Rufino Tamayo and The Mixografía® Years (1974 – 1990): A Cross Border Journey at Meridian

October 3, 2009 – February 14, 2010

WASHINGTON, D.C. - Meridian International Center, together with the MIXOGRAFÍA® Workshop and Landau Traveling Exhibitions in Los Angeles, California, has installed nearly 40 signed prints by renowned Mexican artist Rufino Tamayo (1899-1991). These are on view at Meridian’s Cafritz Galleries in its historic Washington, D.C. campus.

“This latest Meridian Art for Cultural Diplomacy exhibition serves as an excellent example of cross-border relations, and the ways in which cultural endeavors between the United States and Mexico have grown and flourished,” said Ambassador Stuart Holliday, President of Meridian International Center.

Artworks included in the exhibition represent a cross-section of an innovative and fruitful collaboration between a renowned artist and master printmakers. Tamayo had been earning acclaim since the 1920s, while living in Mexico, New York and France. In the early 1970s, he began a twenty year collaboration with Luis and Lea Remba at their workshop in Mexico City, experimenting with techniques that yielded works on paper with volume and texture. This unique approach to printing developed by the Remba family is known as “Mixografía®”.

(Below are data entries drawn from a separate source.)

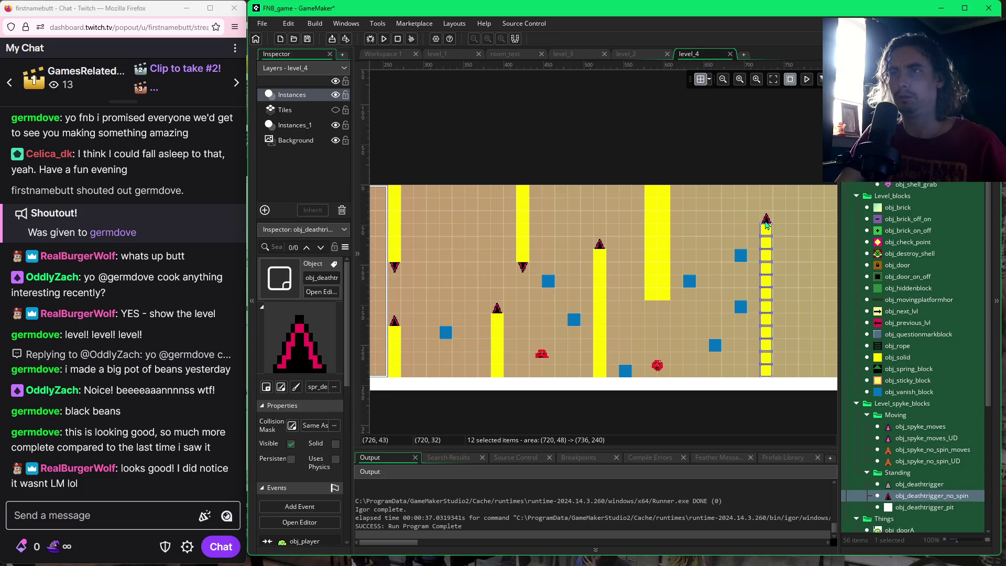
pyautogui.press('F5')
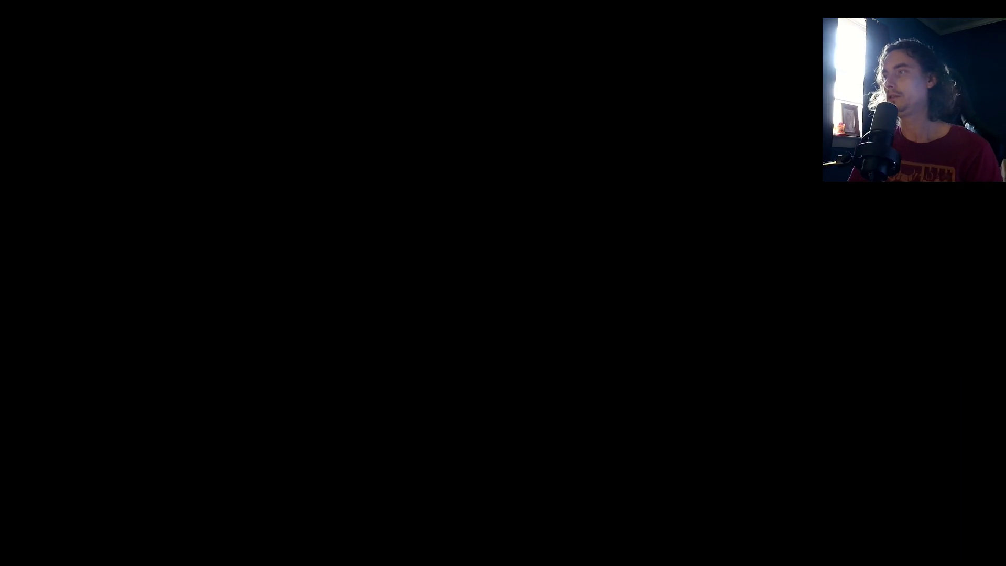
# - Playtest level_4, jumping the ball between the pillars and onto the blue vanish blocks
pyautogui.press('Right')
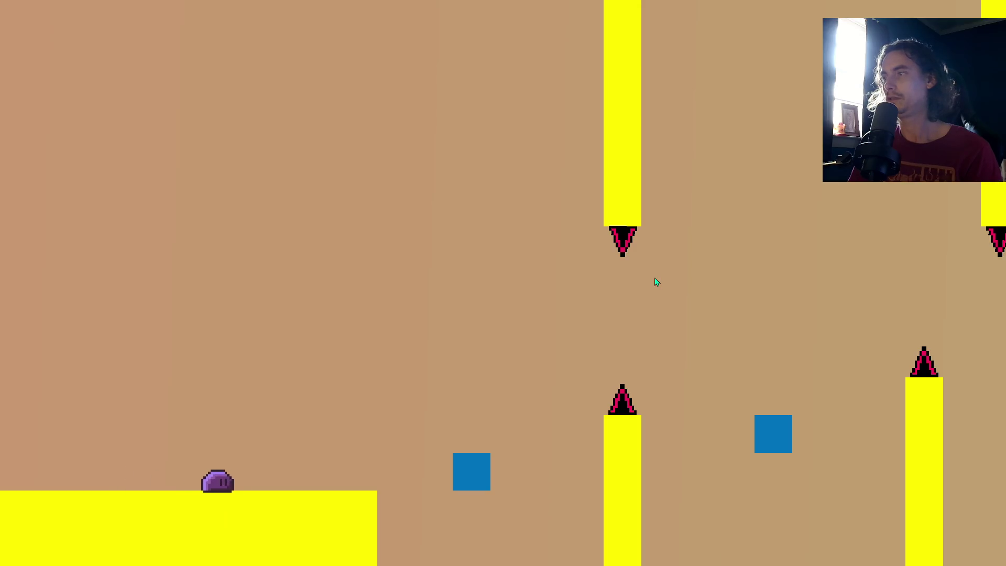
pyautogui.press('Up')
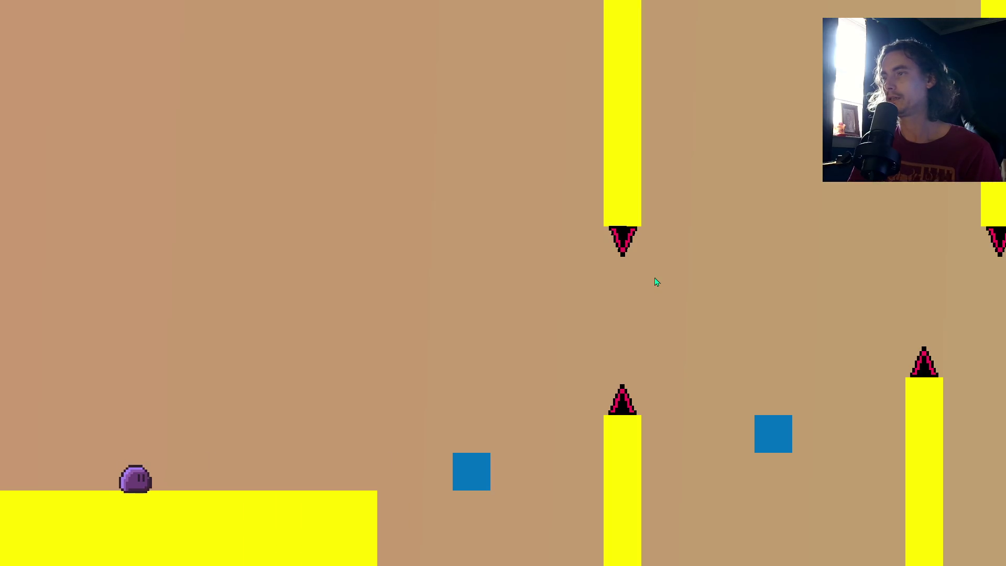
pyautogui.press('Up')
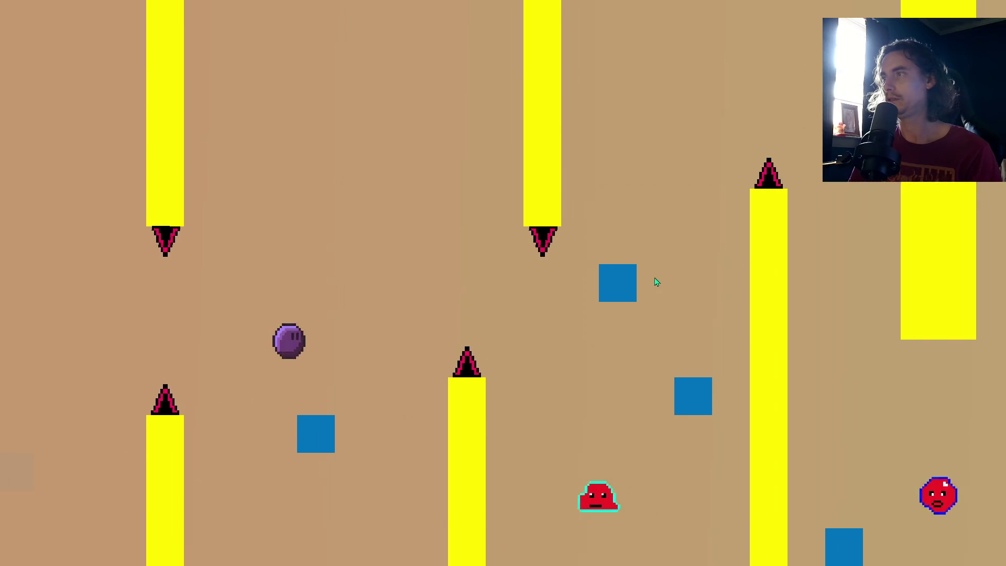
pyautogui.press('Up')
pyautogui.press('Up')
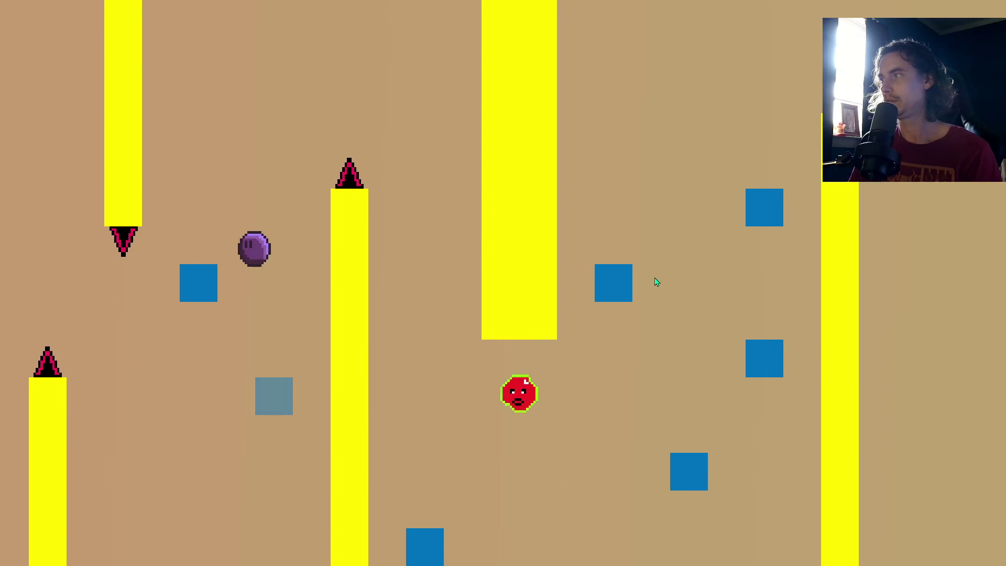
pyautogui.press('Up')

The Mixografía® Workshop editions in the Meridian exhibition represent one-fifth of Tamayo’s total printmaking output during his lifetime and are a fascinating excursus into the extraordinary plasticity of paper. Since Tamayo’s pioneering work with the Rembas, Mixografía® has influenced artists in the United States and elsewhere, and the studio, later transferred from Mexico City to Los Angeles, continues to attract those who wish to expand the limits of this two-dimensional medium.

The exhibition, made possible in part by Tyco International, Meryl and Honorable Michael Chertoff, Giselle and Ben Huberman, Stephen Lesser, and Michael and Linda Sonnenreich, will be accompanied by programs created in partnership with the Mexican Cultural Institute and the Embassy of Mexico in Washington, D.C.